Action item
Recast the lines below as a JSON list of strings, one string per line, with blank lines dropped and the pictures left out.

Information
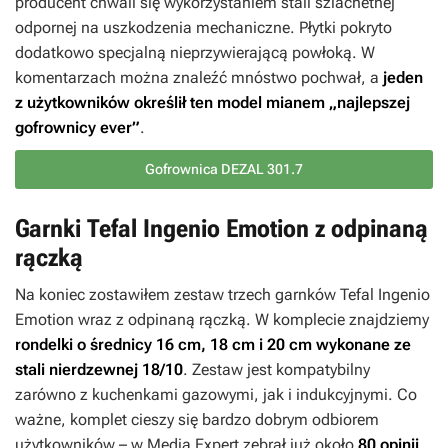
producent chwali się wykorzystaniem stali szlachetnej
odpornej na uszkodzenia mechaniczne. Płytki pokryto
dodatkowo specjalną nieprzywierającą powłoką. W
komentarzach można znaleźć mnóstwo pochwał, a
jeden
z użytkowników określił ten model mianem „najlepszej
gofrownicy ever”
.
Gofrownica DEZAL 301.7
Garnki Tefal Ingenio Emotion z odpinaną
rączką
Na koniec zostawiłem zestaw trzech garnków Tefal Ingenio
Emotion wraz z odpinaną rączką. W komplecie znajdziemy
rondelki o średnicy 16 cm, 18 cm i 20 cm wykonane ze
stali nierdzewnej 18/10
. Zestaw jest kompatybilny
zarówno z kuchenkami gazowymi, jak i indukcyjnymi. Co
ważne, komplet cieszy się bardzo dobrym odbiorem
użytkowników – w Media Expert zebrał już około
80 opinii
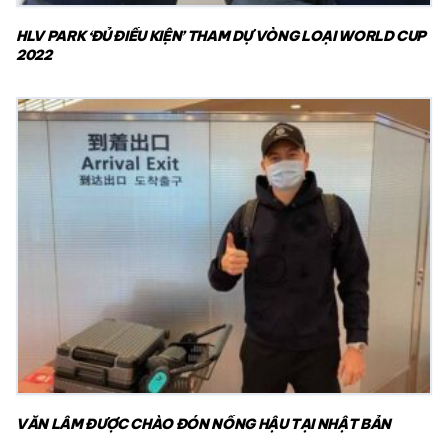
HLV PARK ‘ĐỦ ĐIỀU KIỆN’ THAM DỰ VÒNG LOẠI WORLD CUP
2022
VĂN LÂM ĐƯỢC CHÀO ĐÓN NỒNG HẬU TẠI NHẬT BẢN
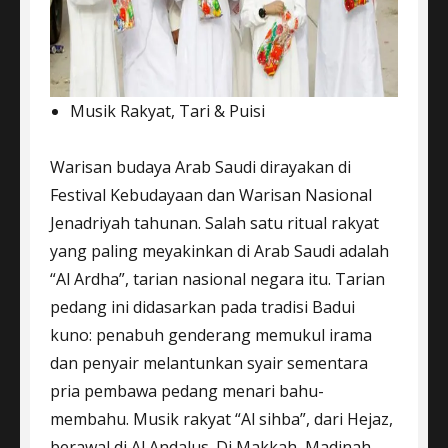
Musik Rakyat, Tari & Puisi
Warisan budaya Arab Saudi dirayakan di
Festival Kebudayaan dan Warisan Nasional
Jenadriyah tahunan. Salah satu ritual rakyat
yang paling meyakinkan di Arab Saudi adalah
“Al Ardha”, tarian nasional negara itu. Tarian
pedang ini didasarkan pada tradisi Badui
kuno: penabuh genderang memukul irama
dan penyair melantunkan syair sementara
pria pembawa pedang menari bahu-
membahu. Musik rakyat “Al sihba”, dari Hejaz,
berawal di Al Andalus. Di Makkah, Madinah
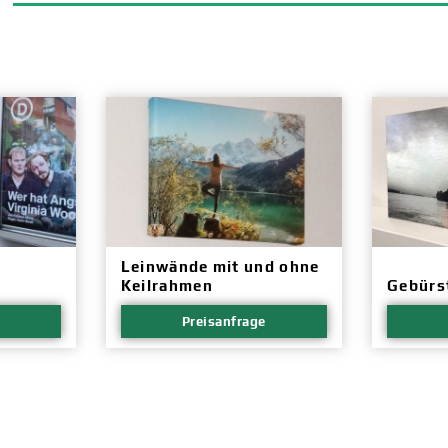
Leinwände mit und ohne
Keilrahmen
Gebürs
Preisanfrage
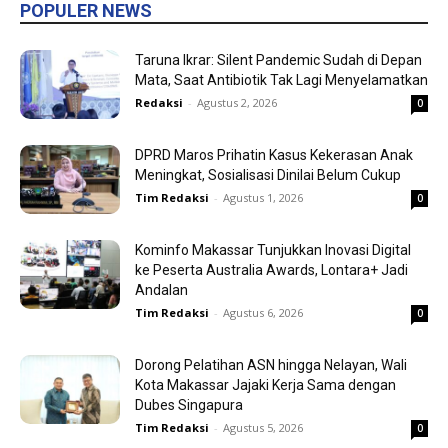
POPULER NEWS
Taruna Ikrar: Silent Pandemic Sudah di Depan
Mata, Saat Antibiotik Tak Lagi Menyelamatkan
Redaksi
-
Agustus 2, 2026
0
DPRD Maros Prihatin Kasus Kekerasan Anak
Meningkat, Sosialisasi Dinilai Belum Cukup
Tim Redaksi
-
Agustus 1, 2026
0
Kominfo Makassar Tunjukkan Inovasi Digital
ke Peserta Australia Awards, Lontara+ Jadi
Andalan
Tim Redaksi
-
Agustus 6, 2026
0
Dorong Pelatihan ASN hingga Nelayan, Wali
Kota Makassar Jajaki Kerja Sama dengan
Dubes Singapura
Tim Redaksi
-
Agustus 5, 2026
0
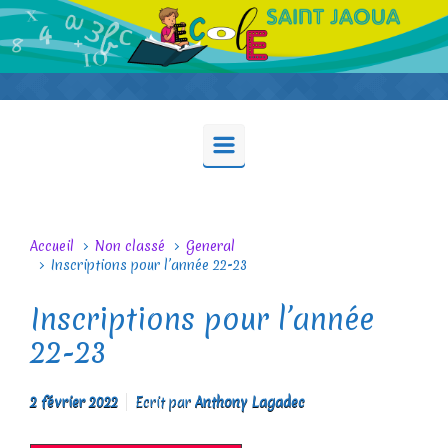
Skip to main content
Accueil
Non classé
General
Inscriptions pour l’année 22-23
Inscriptions pour l’année
22-23
2 février 2022
Ecrit par
Anthony Lagadec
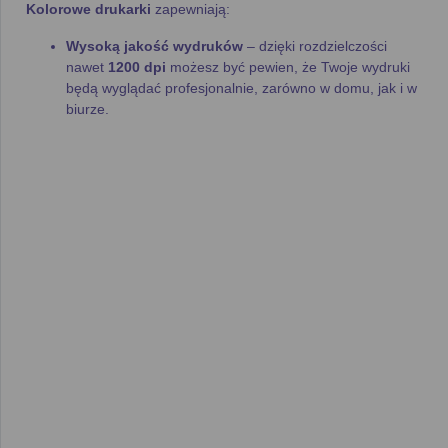
Kolorowe drukarki
zapewniają:
Wysoką jakość wydruków
– dzięki rozdzielczości
nawet
1200 dpi
możesz być pewien, że Twoje wydruki
będą wyglądać profesjonalnie, zarówno w domu, jak i w
biurze.
Szybkość druku
– wiele modeli osiąga prędkość nawet
do
20 stron na minutę
, co sprawia, że możesz szybko i
sprawnie obsługiwać większe zadania.
Ekonomiczność
– niezależnie od tego, czy korzystasz
z
oryginalnych tonerów
, czy
zamienników
,
drukowanie w kolorze może być tanie, jeśli wybierzesz
odpowiednią drukarkę. W naszym
rankingu drukarek
kolorowych
znajdziesz modele o
niskich kosztach
eksploatacji
.
Jak korzystać z naszego
rankingu drukarek kolorowych?
Nasz
ranking drukarek kolorowych
został stworzony z myślą
o ułatwieniu wyboru odpowiedniego urządzenia. W tej kategorii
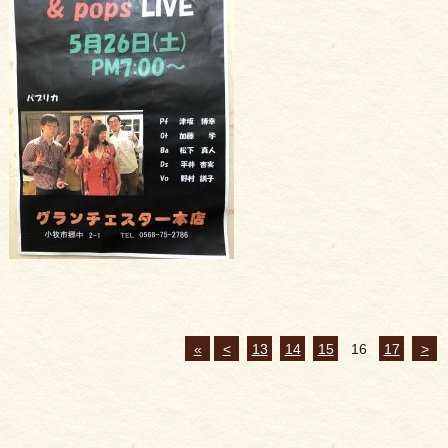
«
<
13
14
15
16
17
>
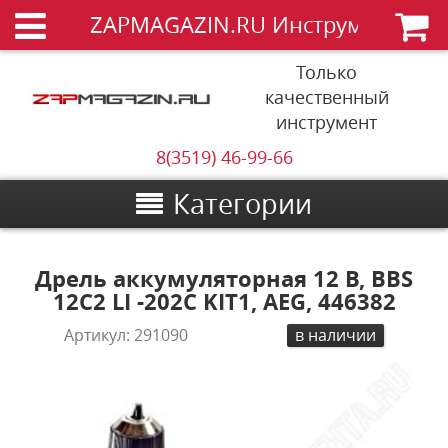
ZAPMAGAZIN.RU Инструменты
Только
качественный
инструмент
8(3519) 46-99-66
Категории
Дрель аккумуляторная 12 В, BBS
12C2 LI -202C KIT1, AEG, 446382
Артикул:
291090
в наличии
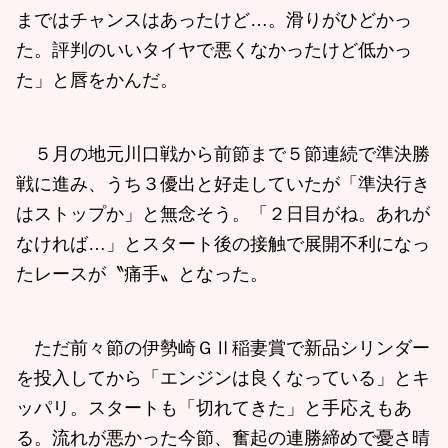
まではチャンスはあったけど…。滑りがひどかっ
た。評判のいいタイヤで悪くなかったけど低かっ
た」と唇をかんだ。
５月の地元川口戦から前節まで５節連続で準決勝
戦に進み、うち３優出と好走していたが「準決行き
はストップか」と無念そう。「２日目がね。あれが
なければ…」とスタート後の接触で展開不利になっ
たレースが〝痛手〟となった。
ただ前々節の伊勢崎ＧⅡ稲妻賞で新品シリンダー
を投入してから「エンジンは良くなっている」とキ
ッパリ。スタートも「切れてきた」と手応えもあ
る。流れが悪かった今節、奮起の連勝締めで憂さ晴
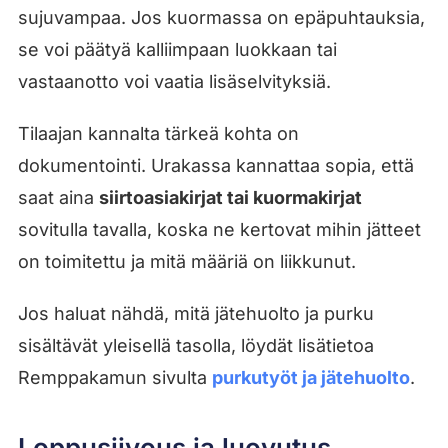
sujuvampaa. Jos kuormassa on epäpuhtauksia,
se voi päätyä kalliimpaan luokkaan tai
vastaanotto voi vaatia lisäselvityksiä.
Tilaajan kannalta tärkeä kohta on
dokumentointi. Urakassa kannattaa sopia, että
saat aina
siirtoasiakirjat tai kuormakirjat
sovitulla tavalla, koska ne kertovat mihin jätteet
on toimitettu ja mitä määriä on liikkunut.
Jos haluat nähdä, mitä jätehuolto ja purku
sisältävät yleisellä tasolla, löydät lisätietoa
Remppakamun sivulta
purkutyöt ja jätehuolto
.
Loppusiivous ja luovutus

Task result
[
  "producent chwali się wykorzystaniem stali szlachetnej",
  "odpornej na uszkodzenia mechaniczne. Płytki pokryto",
  "dodatkowo specjalną nieprzywierającą powłoką. W",
  "komentarzach można znaleźć mnóstwo pochwał, a",
  "jeden",
  "z użytkowników określił ten model mianem „najlepszej",
  "gofrownicy ever”",
  ".",
  "Gofrownica DEZAL 301.7",
  "Garnki Tefal Ingenio Emotion z odpinaną",
  "rączką",
  "Na koniec zostawiłem zestaw trzech garnków Tefal Ingenio",
  "Emotion wraz z odpinaną rączką. W komplecie znajdziemy",
  "rondelki o średnicy 16 cm, 18 cm i 20 cm wykonane ze",
  "stali nierdzewnej 18/10",
  ". Zestaw jest kompatybilny",
  "zarówno z kuchenkami gazowymi, jak i indukcyjnymi. Co",
  "ważne, komplet cieszy się bardzo dobrym odbiorem",
  "użytkowników – w Media Expert zebrał już około",
  "80 opinii",
  "HLV PARK ‘ĐỦ ĐIỀU KIỆN’ THAM DỰ VÒNG LOẠI WORLD CUP",
  "2022",
  "VĂN LÂM ĐƯỢC CHÀO ĐÓN NỒNG HẬU TẠI NHẬT BẢN",
  "Musik Rakyat, Tari & Puisi",
  "Warisan budaya Arab Saudi dirayakan di",
  "Festival Kebudayaan dan Warisan Nasional",
  "Jenadriyah tahunan. Salah satu ritual rakyat",
  "yang paling meyakinkan di Arab Saudi adalah",
  "“Al Ardha”, tarian nasional negara itu. Tarian",
  "pedang ini didasarkan pada tradisi Badui",
  "kuno: penabuh genderang memukul irama",
  "dan penyair melantunkan syair sementara",
  "pria pembawa pedang menari bahu-",
  "membahu. Musik rakyat “Al sihba”, dari Hejaz,",
  "berawal di Al Andalus. Di Makkah, Madinah",
  "Leinwände mit und ohne",
  "Keilrahmen",
  "Gebürs",
  "Preisanfrage",
  "POPULER NEWS",
  "Taruna Ikrar: Silent Pandemic Sudah di Depan",
  "Mata, Saat Antibiotik Tak Lagi Menyelamatkan",
  "Redaksi",
  "-",
  "Agustus 2, 2026",
  "0",
  "DPRD Maros Prihatin Kasus Kekerasan Anak",
  "Meningkat, Sosialisasi Dinilai Belum Cukup",
  "Tim Redaksi",
  "-",
  "Agustus 1, 2026",
  "0",
  "Kominfo Makassar Tunjukkan Inovasi Digital",
  "ke Peserta Australia Awards, Lontara+ Jadi",
  "Andalan",
  "Tim Redaksi",
  "-",
  "Agustus 6, 2026",
  "0",
  "Dorong Pelatihan ASN hingga Nelayan, Wali",
  "Kota Makassar Jajaki Kerja Sama dengan",
  "Dubes Singapura",
  "Tim Redaksi",
  "-",
  "Agustus 5, 2026",
  "0",
  "Skip to main content",
  "Accueil",
  "Non classé",
  "General",
  "Inscriptions pour l’année 22-23",
  "Inscriptions pour l’année",
  "22-23",
  "2 février 2022",
  "Ecrit par",
  "Anthony Lagadec",
  "Kolorowe drukarki",
  "zapewniają:",
  "Wysoką jakość wydruków",
  "– dzięki rozdzielczości",
  "nawet",
  "1200 dpi",
  "możesz być pewien, że Twoje wydruki",
  "będą wyglądać profesjonalnie, zarówno w domu, jak i w",
  "biurze.",
  "Szybkość druku",
  "– wiele modeli osiąga prędkość nawet",
  "do",
  "20 stron na minutę",
  ", co sprawia, że możesz szybko i",
  "sprawnie obsługiwać większe zadania.",
  "Ekonomiczność",
  "– niezależnie od tego, czy korzystasz",
  "z",
  "oryginalnych tonerów",
  ", czy",
  "zamienników",
  ",",
  "drukowanie w kolorze może być tanie, jeśli wybierzesz",
  "odpowiednią drukarkę. W naszym",
  "rankingu drukarek",
  "kolorowych",
  "znajdziesz modele o",
  "niskich kosztach",
  "eksploatacji",
  ".",
  "Jak korzystać z naszego",
  "rankingu drukarek kolorowych?",
  "Nasz",
  "ranking drukarek kolorowych",
  "został stworzony z myślą",
  "o ułatwieniu wyboru odpowiedniego urządzenia. W tej kategorii",
  "«",
  "<",
  "13",
  "14",
  "15",
  "16",
  "17",
  ">",
  "ZAPMAGAZIN.RU Инструменты",
  "Только",
  "качественный",
  "инструмент",
  "8(3519) 46-99-66",
  "Категории",
  "Дрель аккумуляторная 12 В, BBS",
  "12C2 LI -202C KIT1, AEG, 446382",
  "Артикул:",
  "291090",
  "в наличии",
  "まではチャンスはあったけど…。滑りがひどかっ",
  "た。評判のいいタイヤで悪くなかったけど低かっ",
  "た」と唇をかんだ。",
  "５月の地元川口戦から前節まで５節連続で準決勝",
  "戦に進み、うち３優出と好走していたが「準決行き",
  "はストップか」と無念そう。「２日目がね。あれが",
  "なければ…」とスタート後の接触で展開不利になっ",
  "たレースが〝痛手〟となった。",
  "ただ前々節の伊勢崎ＧⅡ稲妻賞で新品シリンダー",
  "を投入してから「エンジンは良くなっている」とキ",
  "ッパリ。スタートも「切れてきた」と手応えもあ",
  "る。流れが悪かった今節、奮起の連勝締めで憂さ晴",
  "sujuvampaa. Jos kuormassa on epäpuhtauksia,",
  "se voi päätyä kalliimpaan luokkaan tai",
  "vastaanotto voi vaatia lisäselvityksiä.",
  "Tilaajan kannalta tärkeä kohta on",
  "dokumentointi. Urakassa kannattaa sopia, että",
  "saat aina",
  "siirtoasiakirjat tai kuormakirjat",
  "sovitulla tavalla, koska ne kertovat mihin jätteet",
  "on toimitettu ja mitä määriä on liikkunut.",
  "Jos haluat nähdä, mitä jätehuolto ja purku",
  "sisältävät yleisellä tasolla, löydät lisätietoa",
  "Remppakamun sivulta",
  "purkutyöt ja jätehuolto",
  ".",
  "Loppusiivous ja luovutus"
]